— PROBLEM —
To complete this task, print all the data below exactly but leave out the images.

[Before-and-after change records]

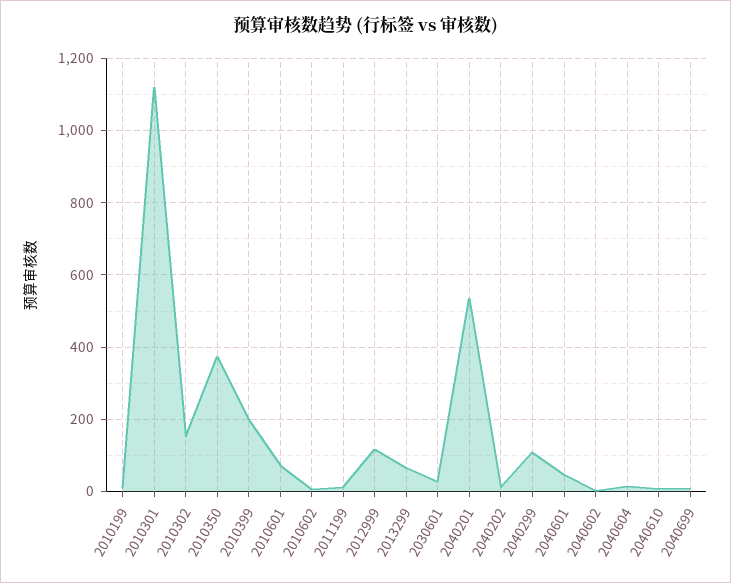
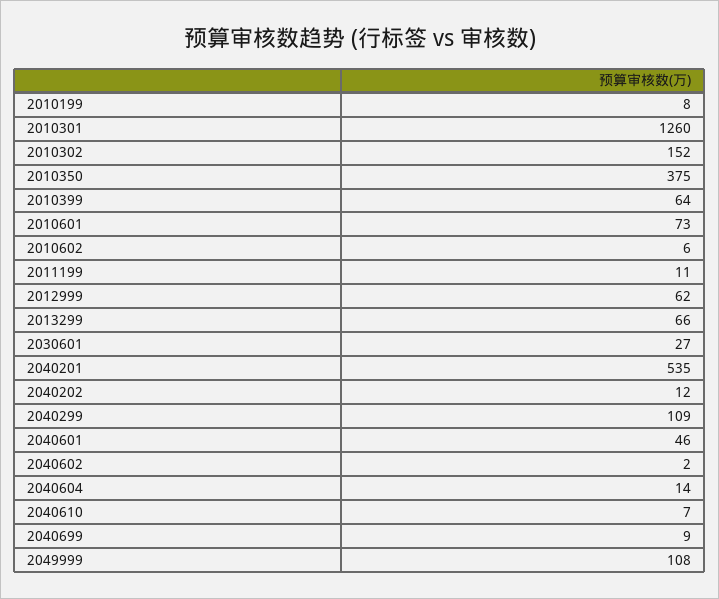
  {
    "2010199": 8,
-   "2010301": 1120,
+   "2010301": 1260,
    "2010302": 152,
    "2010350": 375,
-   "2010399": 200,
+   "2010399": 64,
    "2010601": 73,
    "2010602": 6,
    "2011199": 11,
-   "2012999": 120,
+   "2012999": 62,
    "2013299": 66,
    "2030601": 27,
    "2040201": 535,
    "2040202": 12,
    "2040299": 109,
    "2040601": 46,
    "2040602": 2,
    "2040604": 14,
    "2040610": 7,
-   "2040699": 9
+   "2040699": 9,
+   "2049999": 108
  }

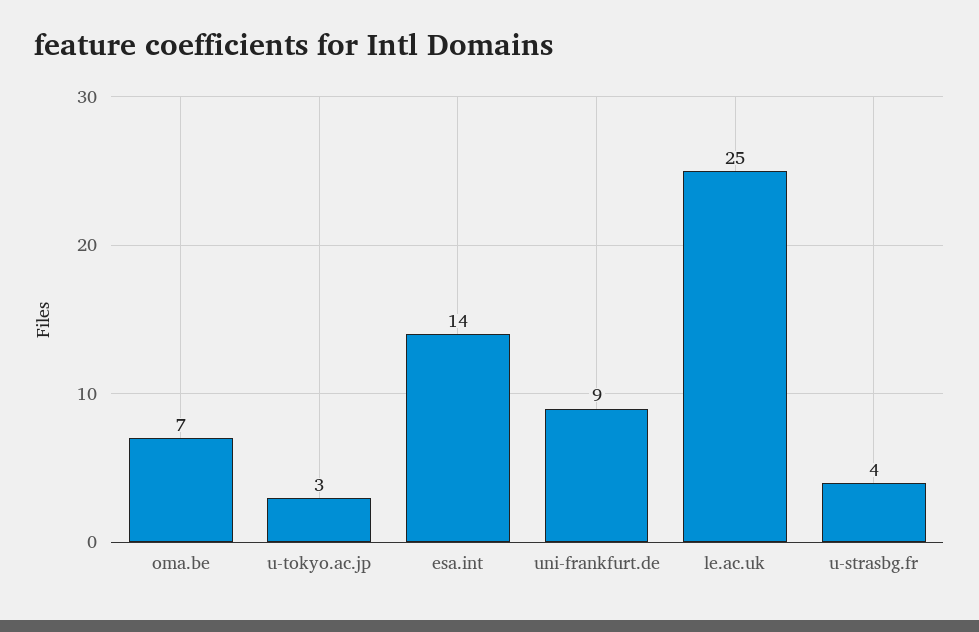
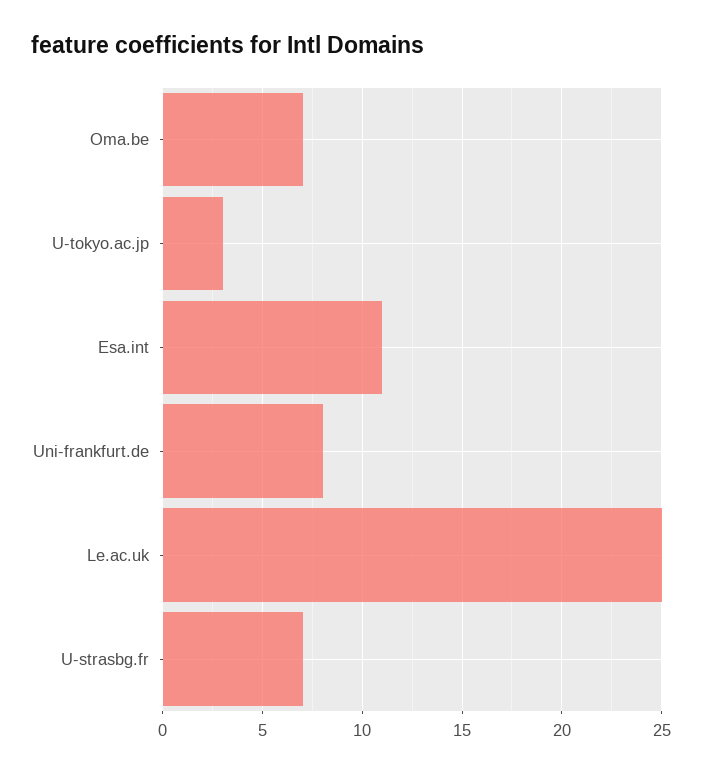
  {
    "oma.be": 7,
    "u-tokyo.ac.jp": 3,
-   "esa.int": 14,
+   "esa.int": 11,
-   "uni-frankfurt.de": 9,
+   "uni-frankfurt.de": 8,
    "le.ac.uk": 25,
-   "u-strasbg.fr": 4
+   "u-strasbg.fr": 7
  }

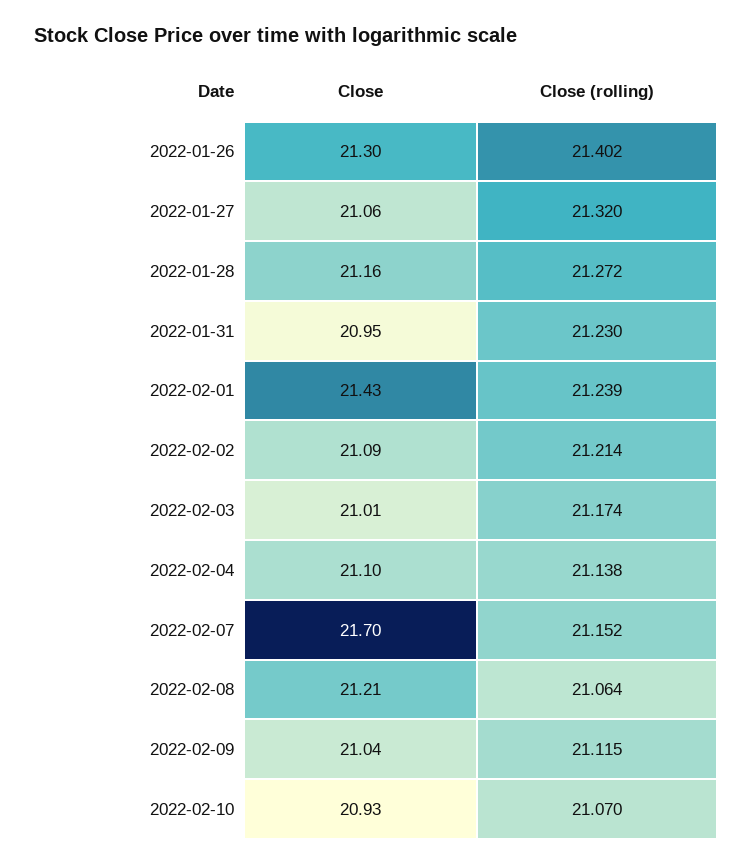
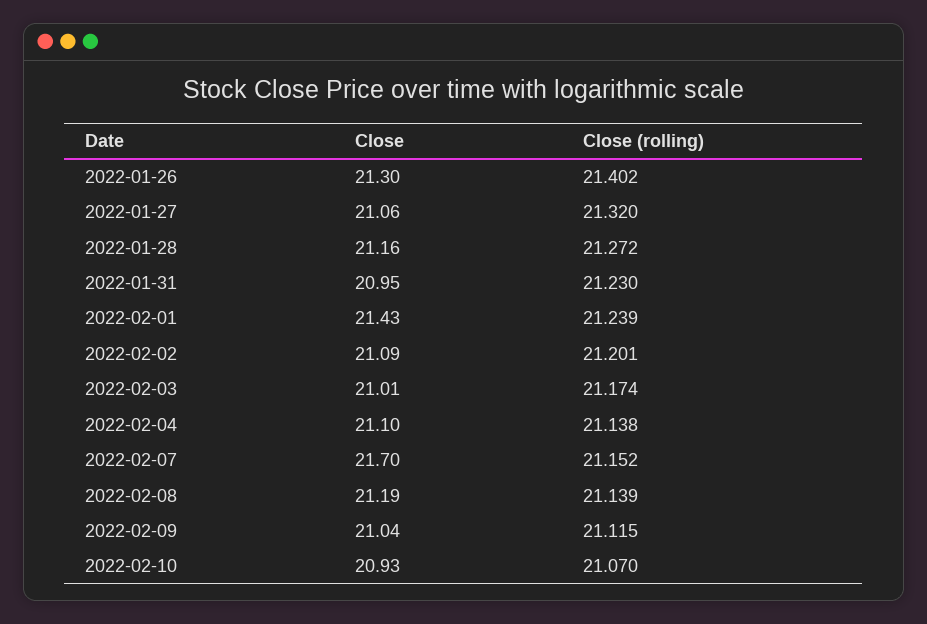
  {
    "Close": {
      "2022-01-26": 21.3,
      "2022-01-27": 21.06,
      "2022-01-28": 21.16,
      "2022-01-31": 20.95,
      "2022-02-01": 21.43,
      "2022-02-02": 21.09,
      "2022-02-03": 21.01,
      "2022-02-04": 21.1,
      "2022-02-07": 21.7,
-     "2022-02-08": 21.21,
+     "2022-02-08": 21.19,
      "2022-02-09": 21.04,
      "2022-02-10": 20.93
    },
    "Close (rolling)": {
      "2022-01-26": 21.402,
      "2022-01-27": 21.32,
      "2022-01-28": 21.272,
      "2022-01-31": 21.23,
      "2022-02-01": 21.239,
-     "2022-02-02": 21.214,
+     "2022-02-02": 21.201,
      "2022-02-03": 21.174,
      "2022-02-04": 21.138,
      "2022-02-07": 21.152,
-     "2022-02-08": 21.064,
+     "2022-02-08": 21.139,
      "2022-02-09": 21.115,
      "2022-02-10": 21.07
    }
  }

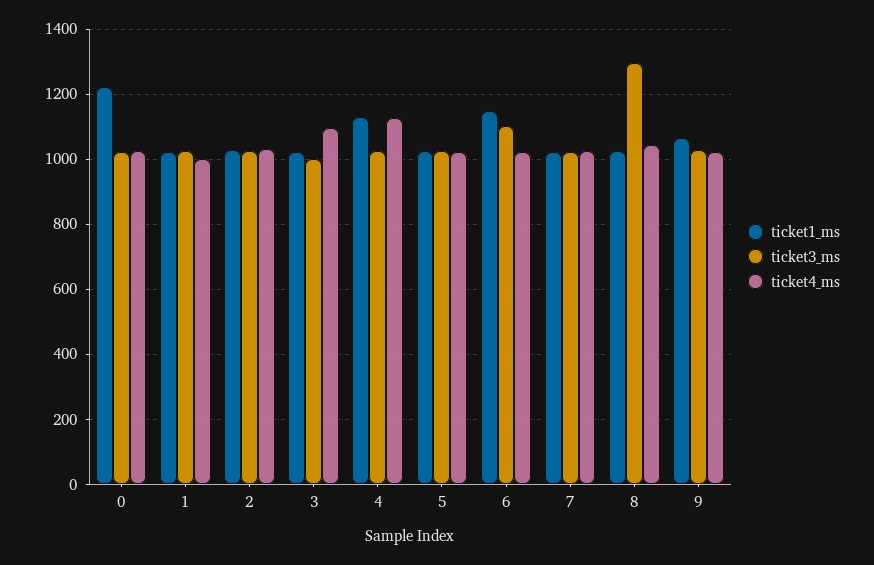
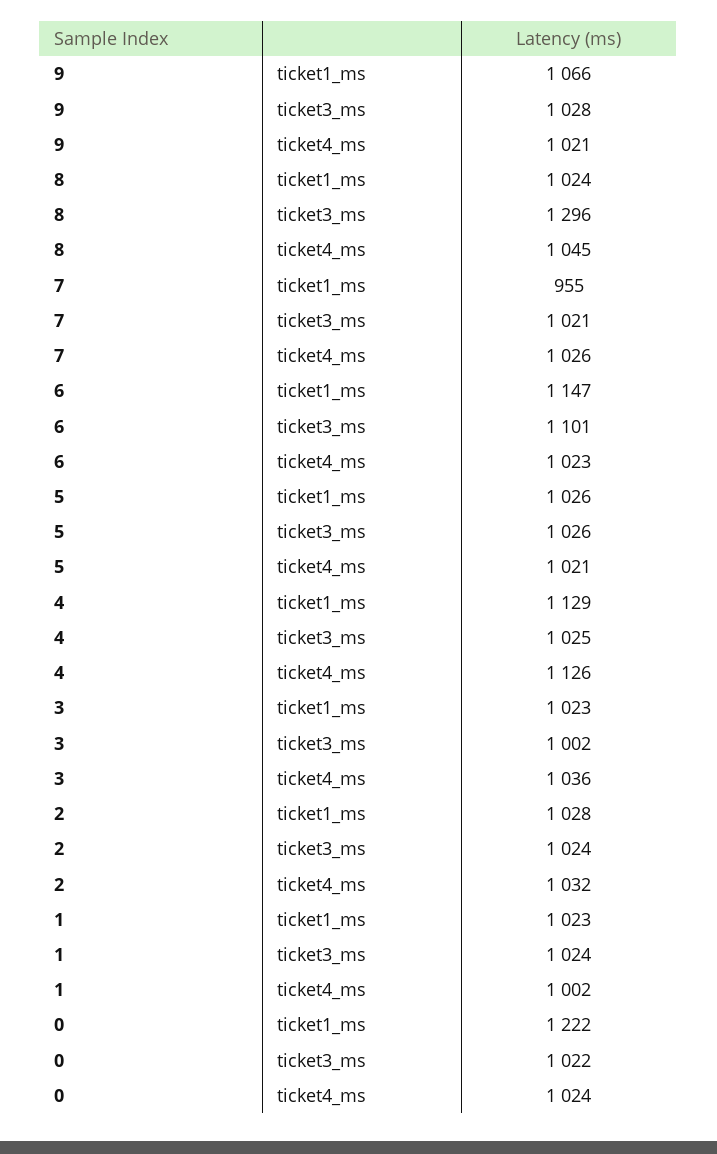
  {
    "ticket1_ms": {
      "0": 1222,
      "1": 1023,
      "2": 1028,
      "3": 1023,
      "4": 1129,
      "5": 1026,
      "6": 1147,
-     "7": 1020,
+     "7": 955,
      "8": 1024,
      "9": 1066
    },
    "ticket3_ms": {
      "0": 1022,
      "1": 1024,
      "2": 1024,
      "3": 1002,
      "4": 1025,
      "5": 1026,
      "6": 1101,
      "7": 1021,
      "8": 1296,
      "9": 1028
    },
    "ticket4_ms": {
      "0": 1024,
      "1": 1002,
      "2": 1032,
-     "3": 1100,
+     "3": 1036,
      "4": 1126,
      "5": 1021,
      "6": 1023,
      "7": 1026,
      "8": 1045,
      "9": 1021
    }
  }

— RESULT —
  {
    "2010199": 8,
-   "2010301": 1120,
+   "2010301": 1260,
    "2010302": 152,
    "2010350": 375,
-   "2010399": 200,
+   "2010399": 64,
    "2010601": 73,
    "2010602": 6,
    "2011199": 11,
-   "2012999": 120,
+   "2012999": 62,
    "2013299": 66,
    "2030601": 27,
    "2040201": 535,
    "2040202": 12,
    "2040299": 109,
    "2040601": 46,
    "2040602": 2,
    "2040604": 14,
    "2040610": 7,
-   "2040699": 9
+   "2040699": 9,
+   "2049999": 108
  }

  {
    "oma.be": 7,
    "u-tokyo.ac.jp": 3,
-   "esa.int": 14,
+   "esa.int": 11,
-   "uni-frankfurt.de": 9,
+   "uni-frankfurt.de": 8,
    "le.ac.uk": 25,
-   "u-strasbg.fr": 4
+   "u-strasbg.fr": 7
  }

  {
    "Close": {
      "2022-01-26": 21.3,
      "2022-01-27": 21.06,
      "2022-01-28": 21.16,
      "2022-01-31": 20.95,
      "2022-02-01": 21.43,
      "2022-02-02": 21.09,
      "2022-02-03": 21.01,
      "2022-02-04": 21.1,
      "2022-02-07": 21.7,
-     "2022-02-08": 21.21,
+     "2022-02-08": 21.19,
      "2022-02-09": 21.04,
      "2022-02-10": 20.93
    },
    "Close (rolling)": {
      "2022-01-26": 21.402,
      "2022-01-27": 21.32,
      "2022-01-28": 21.272,
      "2022-01-31": 21.23,
      "2022-02-01": 21.239,
-     "2022-02-02": 21.214,
+     "2022-02-02": 21.201,
      "2022-02-03": 21.174,
      "2022-02-04": 21.138,
      "2022-02-07": 21.152,
-     "2022-02-08": 21.064,
+     "2022-02-08": 21.139,
      "2022-02-09": 21.115,
      "2022-02-10": 21.07
    }
  }

  {
    "ticket1_ms": {
      "0": 1222,
      "1": 1023,
      "2": 1028,
      "3": 1023,
      "4": 1129,
      "5": 1026,
      "6": 1147,
-     "7": 1020,
+     "7": 955,
      "8": 1024,
      "9": 1066
    },
    "ticket3_ms": {
      "0": 1022,
      "1": 1024,
      "2": 1024,
      "3": 1002,
      "4": 1025,
      "5": 1026,
      "6": 1101,
      "7": 1021,
      "8": 1296,
      "9": 1028
    },
    "ticket4_ms": {
      "0": 1024,
      "1": 1002,
      "2": 1032,
-     "3": 1100,
+     "3": 1036,
      "4": 1126,
      "5": 1021,
      "6": 1023,
      "7": 1026,
      "8": 1045,
      "9": 1021
    }
  }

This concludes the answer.